> **TASK INSTRUCTIONS**
Only the lines holding "right" are wanted; find them in the listing and return each one.

> **SUPPLIED MATERIAL**

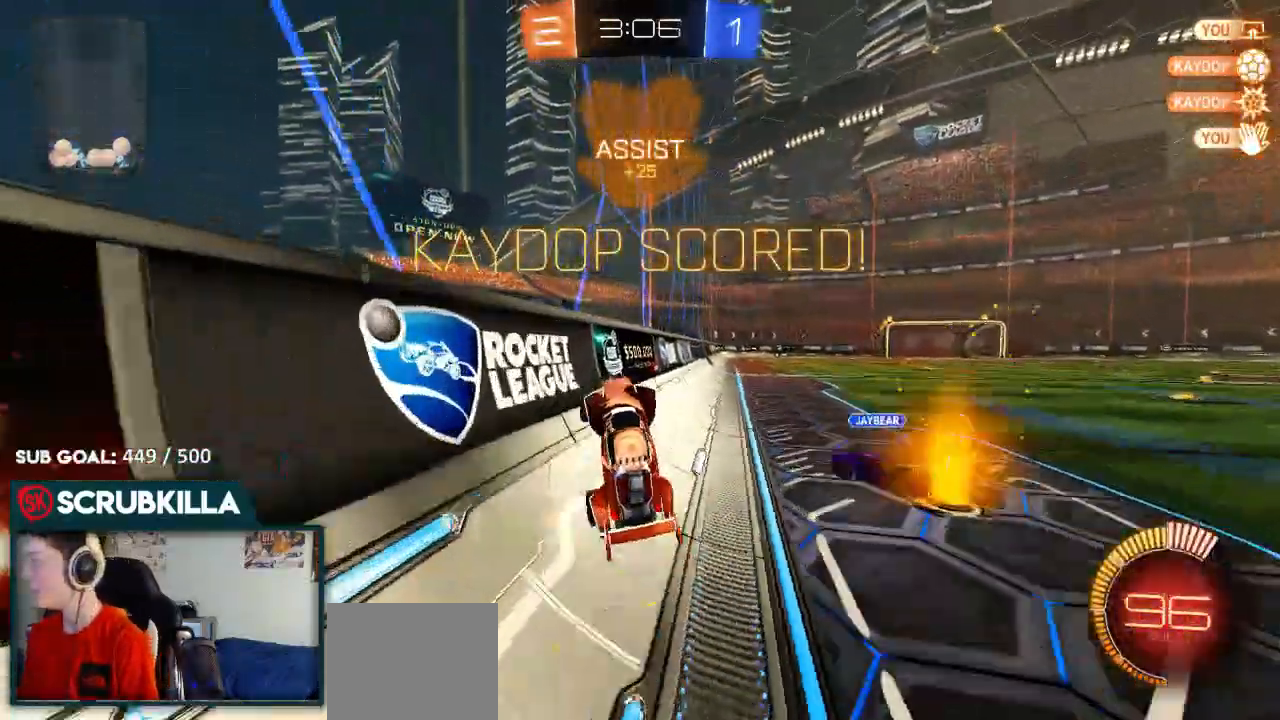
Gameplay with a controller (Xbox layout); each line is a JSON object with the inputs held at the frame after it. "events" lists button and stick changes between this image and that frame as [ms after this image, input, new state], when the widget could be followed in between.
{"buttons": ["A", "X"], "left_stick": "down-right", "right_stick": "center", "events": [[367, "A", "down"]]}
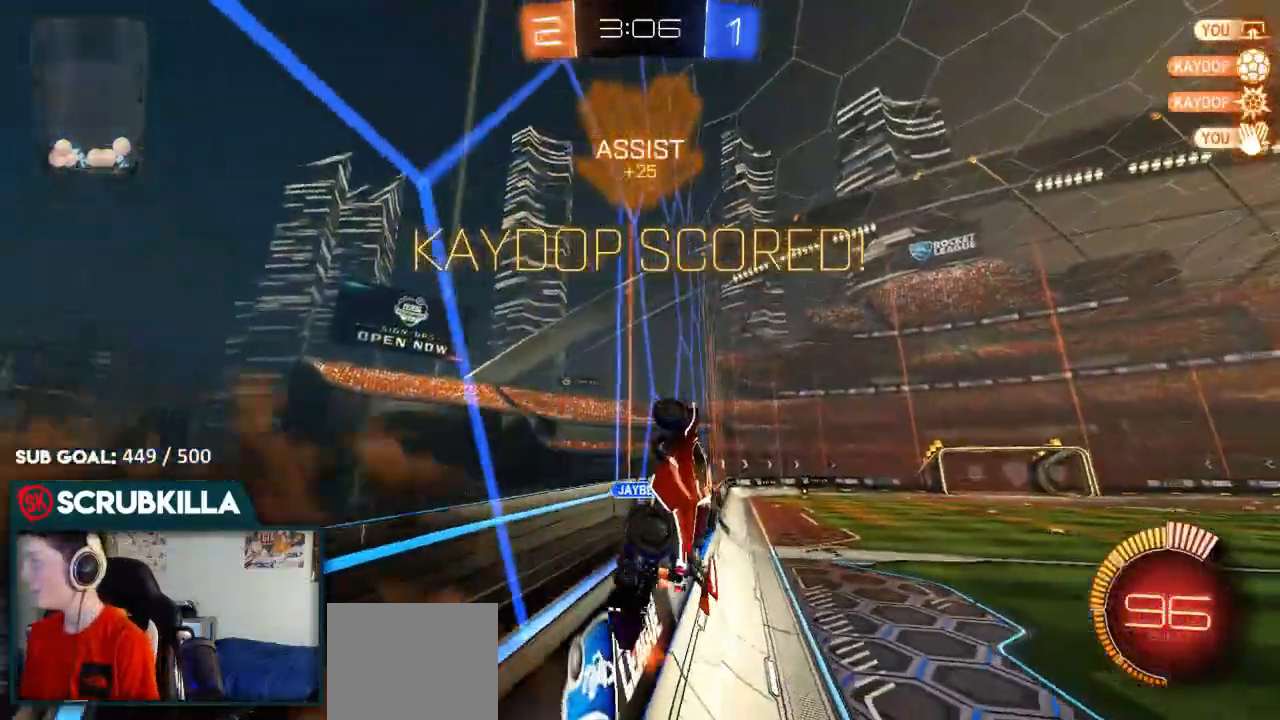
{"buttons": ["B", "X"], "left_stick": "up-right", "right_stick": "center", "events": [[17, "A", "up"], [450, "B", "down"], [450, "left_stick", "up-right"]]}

> **OUTPUT FOR THIS TASK**
{"buttons": ["A", "X"], "left_stick": "down-right", "right_stick": "center", "events": [[367, "A", "down"]]}
{"buttons": ["B", "X"], "left_stick": "up-right", "right_stick": "center", "events": [[17, "A", "up"], [450, "B", "down"], [450, "left_stick", "up-right"]]}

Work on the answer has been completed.